Yang termasuk holistik modern adalah homeopathy, osteopathy, ananopathy, psikologi hipnotis, naturopathy modern, dan sebagainya. Gelar para praktisinya bermacam-macam sesuai dengan aliran/disiplin ilmunya. Untuk homeopathy, praktisinya disebut sebagai homeopath. Osteopathy, praktisinya disebut sebagai osteopath atau DO (Doctor of Osteopathy) di belakang nama. Naturopathy, praktisinya disebut sebagai naturopathy atau DN (Doctor of Naturopathy) di belakang nama. Dari aliran/disiplin ilmu ananopathy, praktisinya disebut sebagai ananopath  atau Dt (Danton) di awal nama..
MEREBUT DAN MEMONOPOLI PENGAKUAN STANDAR PENGOBATAN DI DUNIA YANG SAH
Sekarang setelah mempelajari sejarah pengobatan di dunia, jadi tahu bahwa dulu yang disebut dengan panggilan dokter adalah para praktisi alternatif. Jadi jaman dulu, tidak ada istilah alternatif. Para praktisi pengobatan/penyembuhan tradisional-lah yang dulu memiliki gelar sebagai dokter.
Dengan kelihaian ilmu marketingnya, allopathy berhasil mengambil gelar “dokter” dari para praktisi alternatif dan “mempatenkan”-nya, meng-klaim bahwa HANYA praktisi dari aliran allopathy sajalah yang diakui/diberi gelar sebagai dokter. Lain dari allopathy berarti disebut sebagai dukun/tabib atau panggilan lainnya.

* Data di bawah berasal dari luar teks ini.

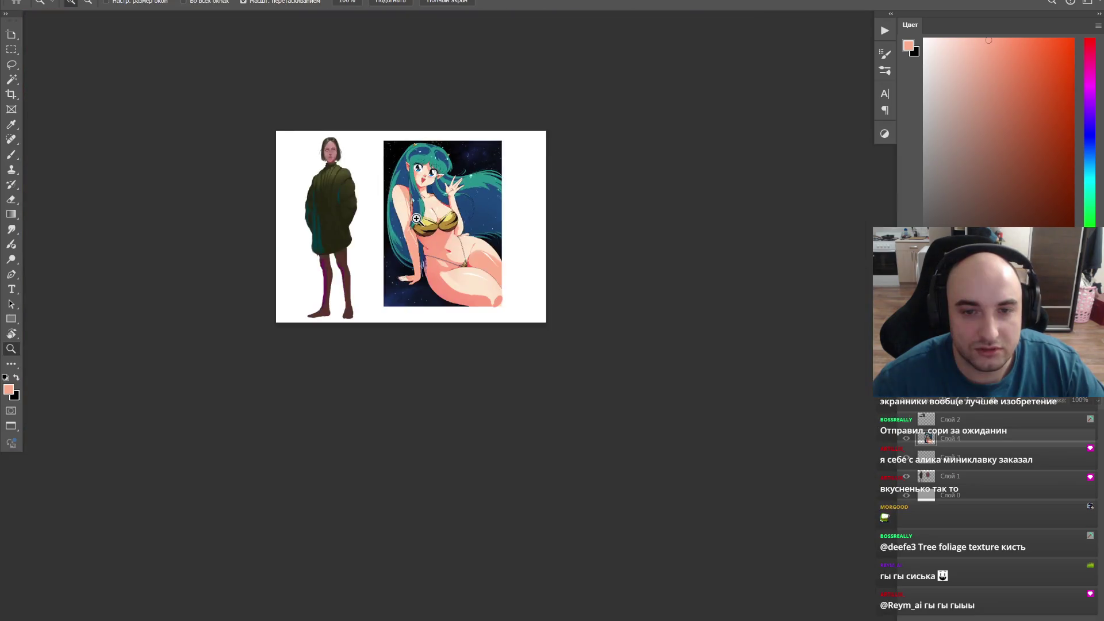
pyautogui.scroll(3, 434, 293)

Jika Anda memperhatikan ada seseorang dengan gelar dokter dan dibelakangnya ada singkatan MD, PhD, atau Prof Dr tapi menentang ilmu allopathy dan atau memakai ilmu alternatif, itu berarti mereka adalah dari aliran holistik, bukan allopathy. Mereka yang bergelar MD mungkin dulunya adalah seorang allopath murni, tapi kemudian beralih ke holistik setelah melihat “ketidakmampuan” allopathy dalam MENYEMBUHKAN berbagai penyakit.
Contoh para dokter holistik modern berkelas internasional adalah Dr. Joseph Mercola, DO; Etienne de Harven, MD; Peter H. Duesberg, Ph.D; Charles Thomas, PhD; Dr. Stefan Lanka; Dr. Leonard Horowitz; Dr. Alan Cantwell, MD; Dr. Mohammed Al-Bayati,  Ph.D., D.A.B.T., D.A.B.V.T.; Gary Null, Ph.D; dan masih banyak lagi lainnya.






PENGOBATAN DARI TUHAN DAN PENGOBATAN DARI MANUSIA
Disiplin ilmu kesehatan ribuan tahun lalu adalah ilmu yg berasal dari Tuhan, karena diturunkan atau diilhami dari Tuhan.
Tapi tentu saja, tidak semua pengobatan tradisional berasal dari Tuhan. Ada juga yang berasal dari sumber lain, yang mungkin berasal dari manusia itu sendiri atau dari “roh/makhluk spiritual” lain.
Jika saya katakan pengobatan dari Tuhan, itu bukan berarti pengobatan yang sekedar bersifat meta-fisika atau gaib. Bukan. Pengobatan herbal, terapi tanah liat, terapi juice, pengaturan pola makan, terapi madu, terapi air, dan sebagainya adalah juga pengobatan dari Tuhan, dimana para praktisinya terilham dari alam dan Hukum Alam ciptaanNya. Jadi pengobatan jenis ini sejalan dengan kehendak dan metode Tuhan dalam menyembuhkan.
Sekarang saya harap Anda mengerti bahwa jika ada seseorang yang merendahkan, meragukan, atau menentang aliran tradisional ini, itu sama saja dengan merendahkan, meragukan, atau menentang Tuhan yang sudah “menurunkan” ilmu ini ke kita.
Lain halnya dengan allopathy, ilmu allopathy adalah ilmu dari manusia, karena JAUH LEBIH BANYAK mengandalkan metode-metode buatan manusia.